Posts Tagged ‘Miliband’

Friday News Review

30/07/2010, 07:30:11 AM

Ed: targeted?

The leadership

Both the Reading East and Reading West constituency parties voted to give Ed Miliband ‘supporting nominations’ at a meeting on Thursday, following a visit to the town by the shadow climate secretary the week before. Reading Labour Party chairwoman Sarah King said: “There is a strong field of candidates in this election, and Thursday’s was a well-attended and lively meeting, with a number of new members taking part. Over 100 new members have joined Reading Labour Party since the election, determined to fight back against the damage the Conservative-Lib Dem Coalition is inflicting on our country. Ed Miliband has a sense of vision that appeals to members in Reading, but local people know that, whoever wins the leadership, Labour will be in there fighting hard on their side.” – The Reading Chronicle.

+++

▶ _PROBLEMS TO SOLVE_
a) Write out the stretch of the Labour leadership news review from "Ed: targeted?" through "The Reading Chronicle.", word for word.
b) Pick up the Labour leadership news review after its last sentence and continue it.
The entries that follow were taken from a separate source.

+++

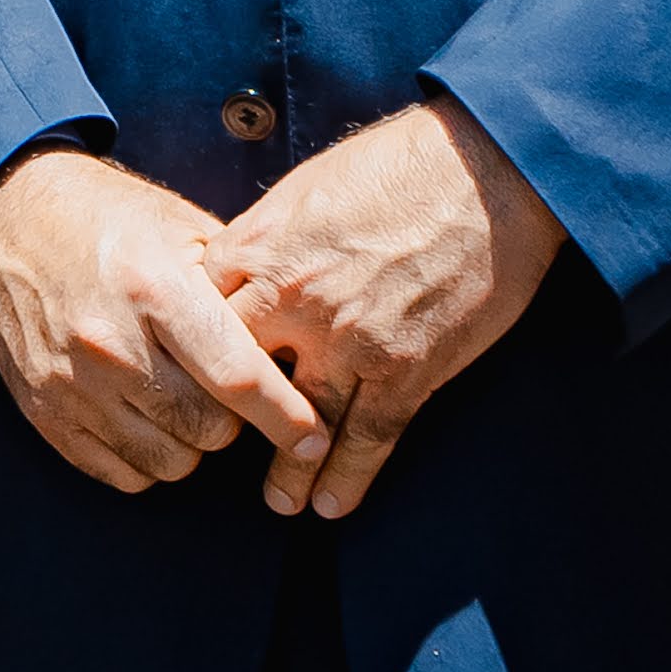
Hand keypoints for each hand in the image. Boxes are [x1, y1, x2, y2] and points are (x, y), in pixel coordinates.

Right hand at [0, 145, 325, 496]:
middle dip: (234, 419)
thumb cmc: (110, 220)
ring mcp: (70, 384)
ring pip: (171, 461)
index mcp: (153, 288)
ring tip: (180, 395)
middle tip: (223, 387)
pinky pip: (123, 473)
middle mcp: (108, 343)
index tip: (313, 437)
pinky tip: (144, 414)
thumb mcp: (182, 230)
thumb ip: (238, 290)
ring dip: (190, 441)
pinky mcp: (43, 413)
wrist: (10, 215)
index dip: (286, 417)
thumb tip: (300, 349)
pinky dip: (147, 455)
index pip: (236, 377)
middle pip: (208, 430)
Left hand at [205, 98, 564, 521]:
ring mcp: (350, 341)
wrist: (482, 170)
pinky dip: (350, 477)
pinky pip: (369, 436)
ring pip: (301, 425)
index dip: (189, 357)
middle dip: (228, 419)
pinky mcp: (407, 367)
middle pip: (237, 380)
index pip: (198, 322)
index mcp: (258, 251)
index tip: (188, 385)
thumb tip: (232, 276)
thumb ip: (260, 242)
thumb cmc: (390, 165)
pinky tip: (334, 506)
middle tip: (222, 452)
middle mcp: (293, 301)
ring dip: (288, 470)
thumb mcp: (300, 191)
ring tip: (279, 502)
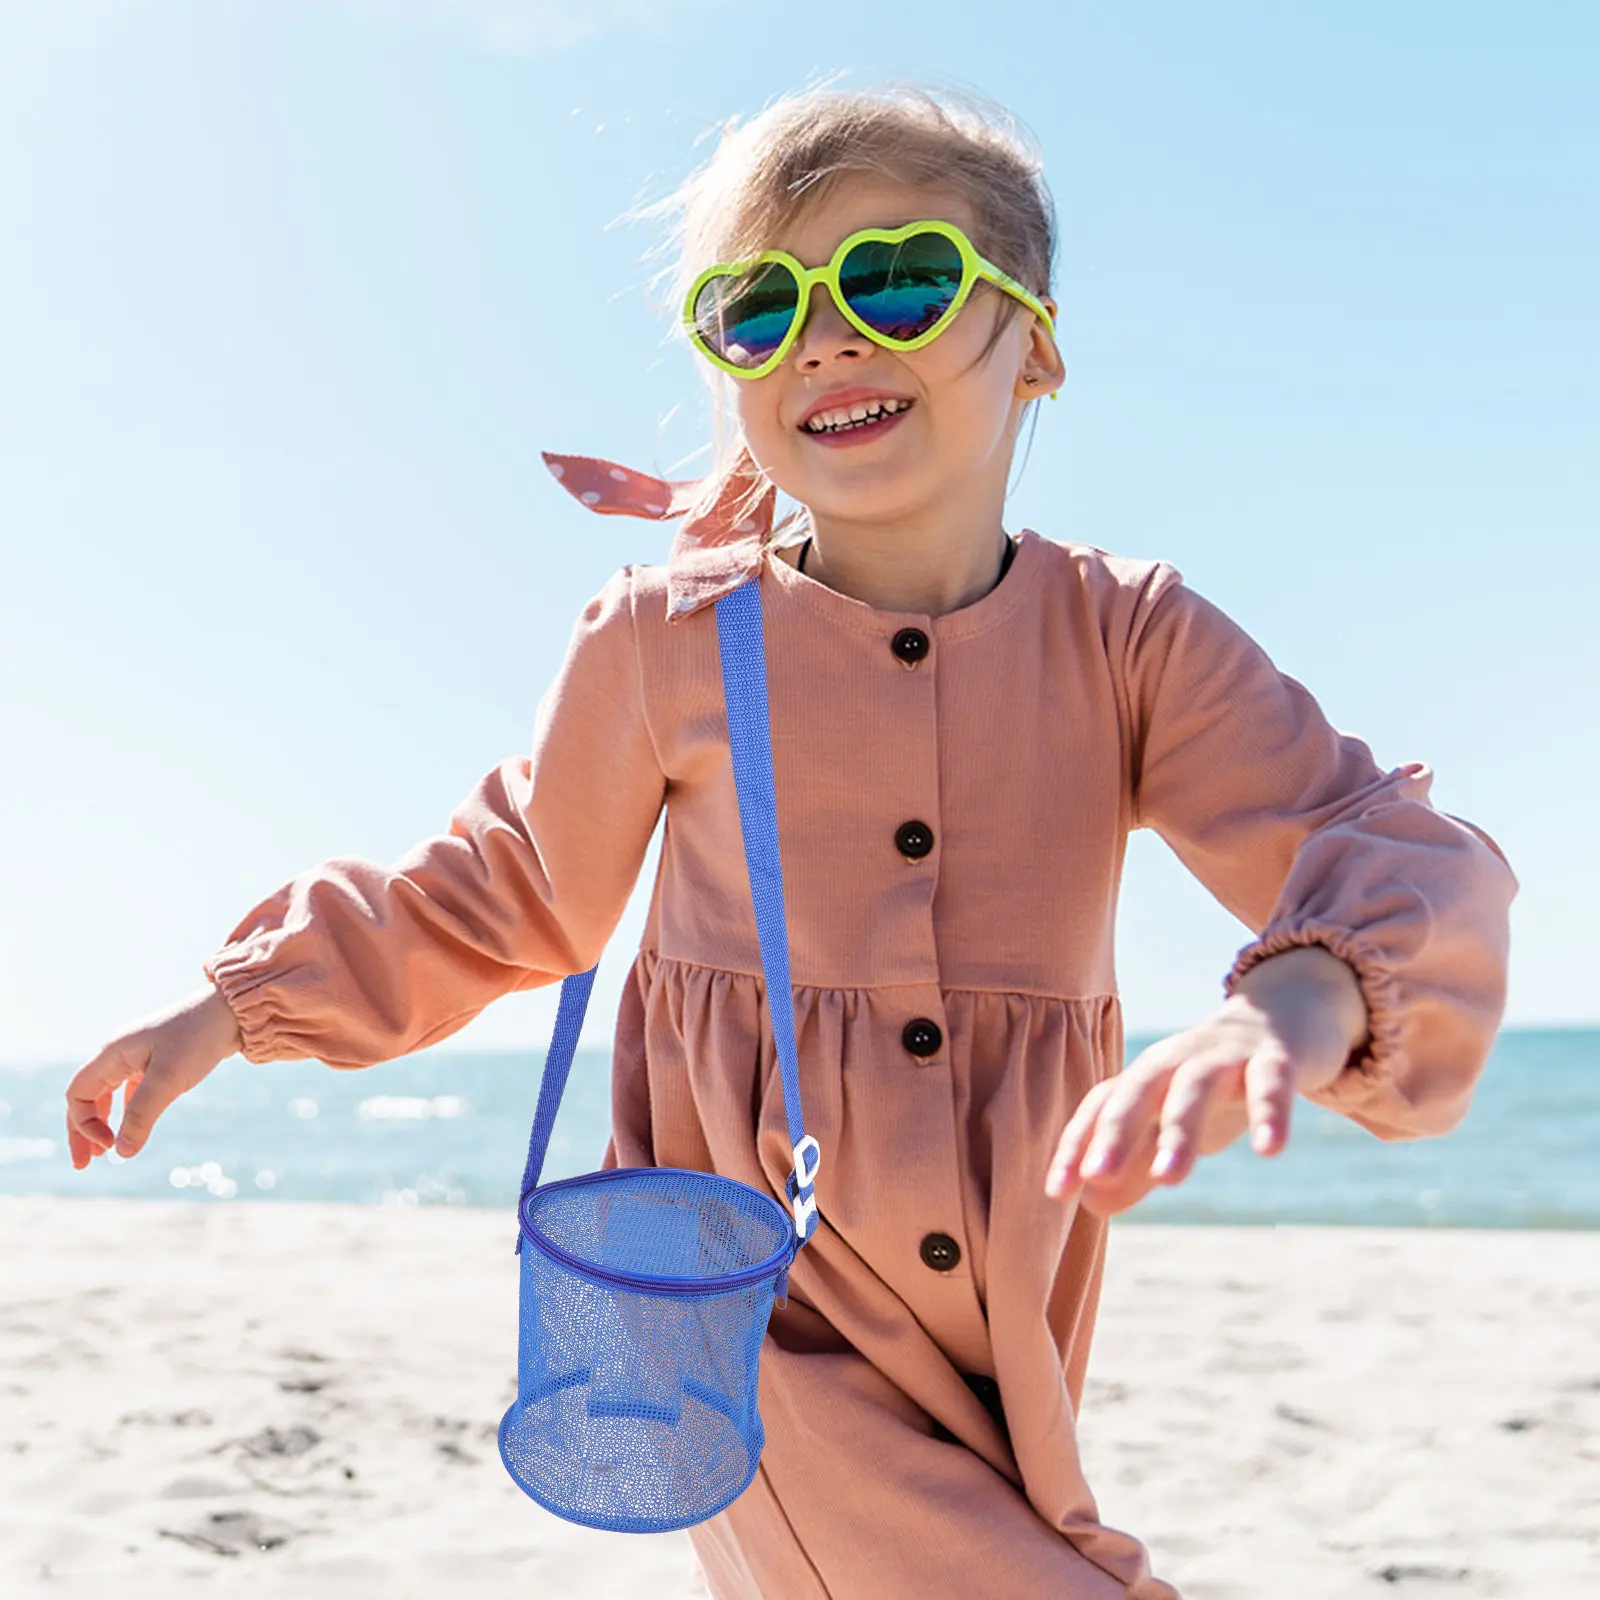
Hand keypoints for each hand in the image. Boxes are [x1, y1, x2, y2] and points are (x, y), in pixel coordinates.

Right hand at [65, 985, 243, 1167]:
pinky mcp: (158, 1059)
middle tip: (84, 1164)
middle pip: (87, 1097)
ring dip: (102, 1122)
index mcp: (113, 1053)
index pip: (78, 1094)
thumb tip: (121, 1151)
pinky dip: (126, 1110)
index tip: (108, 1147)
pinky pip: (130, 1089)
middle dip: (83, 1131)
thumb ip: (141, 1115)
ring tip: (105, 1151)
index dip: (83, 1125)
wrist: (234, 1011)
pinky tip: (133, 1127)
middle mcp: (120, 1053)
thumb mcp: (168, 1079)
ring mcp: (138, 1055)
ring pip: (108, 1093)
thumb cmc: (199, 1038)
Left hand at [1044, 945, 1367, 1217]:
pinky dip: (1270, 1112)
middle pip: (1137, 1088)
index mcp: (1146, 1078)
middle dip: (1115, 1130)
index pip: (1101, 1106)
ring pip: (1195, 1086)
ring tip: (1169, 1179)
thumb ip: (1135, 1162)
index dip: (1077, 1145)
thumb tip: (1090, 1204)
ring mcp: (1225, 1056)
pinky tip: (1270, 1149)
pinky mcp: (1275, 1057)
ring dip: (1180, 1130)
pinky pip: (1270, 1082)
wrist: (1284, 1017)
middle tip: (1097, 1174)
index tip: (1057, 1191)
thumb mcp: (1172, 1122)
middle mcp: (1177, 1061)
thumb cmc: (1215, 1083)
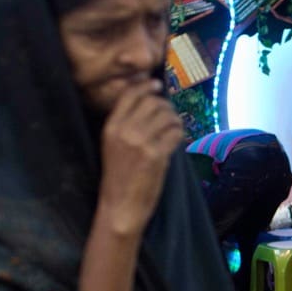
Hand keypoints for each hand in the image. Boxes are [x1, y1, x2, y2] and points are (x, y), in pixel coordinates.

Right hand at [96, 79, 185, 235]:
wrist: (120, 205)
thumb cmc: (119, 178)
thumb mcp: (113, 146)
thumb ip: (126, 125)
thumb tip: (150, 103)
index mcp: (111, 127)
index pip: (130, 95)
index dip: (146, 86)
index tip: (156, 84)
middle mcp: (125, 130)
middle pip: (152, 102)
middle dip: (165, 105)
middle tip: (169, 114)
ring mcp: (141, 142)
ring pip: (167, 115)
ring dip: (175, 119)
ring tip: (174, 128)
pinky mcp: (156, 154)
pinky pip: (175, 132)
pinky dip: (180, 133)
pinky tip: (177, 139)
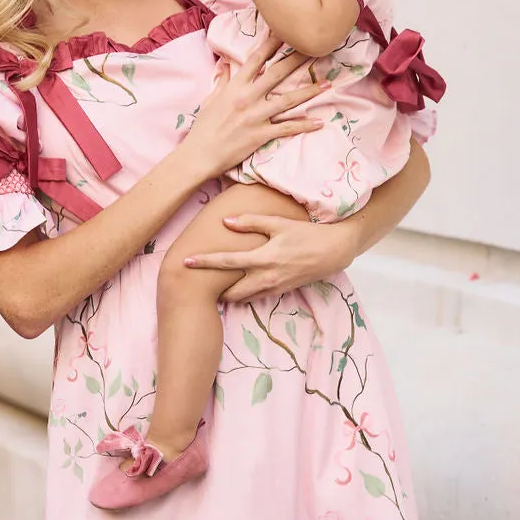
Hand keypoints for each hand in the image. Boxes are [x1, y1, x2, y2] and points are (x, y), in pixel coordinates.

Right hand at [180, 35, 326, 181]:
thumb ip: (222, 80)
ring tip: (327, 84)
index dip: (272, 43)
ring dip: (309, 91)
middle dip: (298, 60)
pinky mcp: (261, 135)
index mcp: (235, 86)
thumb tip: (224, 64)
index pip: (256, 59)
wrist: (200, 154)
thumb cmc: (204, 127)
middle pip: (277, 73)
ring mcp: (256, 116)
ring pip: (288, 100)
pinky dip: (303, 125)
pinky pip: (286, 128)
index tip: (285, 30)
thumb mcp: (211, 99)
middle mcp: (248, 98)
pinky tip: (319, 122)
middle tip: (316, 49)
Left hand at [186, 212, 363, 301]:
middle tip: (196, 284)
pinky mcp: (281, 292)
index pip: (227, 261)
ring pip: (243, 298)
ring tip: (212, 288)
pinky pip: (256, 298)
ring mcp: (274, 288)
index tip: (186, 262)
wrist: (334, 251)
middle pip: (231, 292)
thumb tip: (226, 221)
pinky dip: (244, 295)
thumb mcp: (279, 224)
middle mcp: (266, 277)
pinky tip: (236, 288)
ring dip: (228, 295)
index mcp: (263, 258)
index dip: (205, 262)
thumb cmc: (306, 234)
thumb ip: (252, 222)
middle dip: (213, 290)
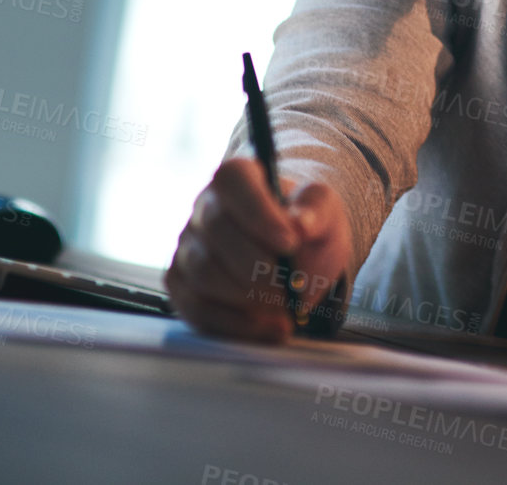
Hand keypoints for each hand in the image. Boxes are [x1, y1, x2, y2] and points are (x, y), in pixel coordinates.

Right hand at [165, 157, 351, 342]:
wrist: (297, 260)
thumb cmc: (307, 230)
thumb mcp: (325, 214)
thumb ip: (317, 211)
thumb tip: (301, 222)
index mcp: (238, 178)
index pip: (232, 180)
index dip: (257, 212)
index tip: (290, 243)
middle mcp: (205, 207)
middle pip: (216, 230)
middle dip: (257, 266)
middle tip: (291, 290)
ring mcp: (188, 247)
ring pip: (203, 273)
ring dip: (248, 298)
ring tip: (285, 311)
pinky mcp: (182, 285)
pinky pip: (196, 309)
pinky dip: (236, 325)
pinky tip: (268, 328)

+++

▶ _LIST OF ANSWERS_
a)
Ed: targeted?

The leadership

Both the Reading East and Reading West constituency parties voted to give Ed Miliband ‘supporting nominations’ at a meeting on Thursday, following a visit to the town by the shadow climate secretary the week before. Reading Labour Party chairwoman Sarah King said: “There is a strong field of candidates in this election, and Thursday’s was a well-attended and lively meeting, with a number of new members taking part. Over 100 new members have joined Reading Labour Party since the election, determined to fight back against the damage the Conservative-Lib Dem Coalition is inflicting on our country. Ed Miliband has a sense of vision that appeals to members in Reading, but local people know that, whoever wins the leadership, Labour will be in there fighting hard on their side.” – The Reading Chronicle.

b)
Ed Balls’s campaign, pitched at school building cuts and VAT closures, has a concrete quality that his opponents’ have lacked. He would make the case for spending and borrowing more with economic literacy. Nor can the craftsman of Bank of England independence be easily dismissed as a wild man. However, his platform plays into the Tory narrative. Is that what Labour members want? – The Guardian.

Ed Miliband is under fire from all sides. “He just tickles the tummy of the party,” say some of the Blairites backing David Miliband. “He’s far too junior to be party leader,” say some of the Brownites backing Ed Balls. “He’ll take Labour back to the 1980s,” say the conservative commentators supporting David Cameron. We are witnessing Operation Target Ed Miliband. As he sets off for his summer holiday in Cornwall, the younger Miliband brother could be forgiven for thinking that he must be doing something right to be attracting such pointed criticism from rivals and right-wingers alike. – New Statesman.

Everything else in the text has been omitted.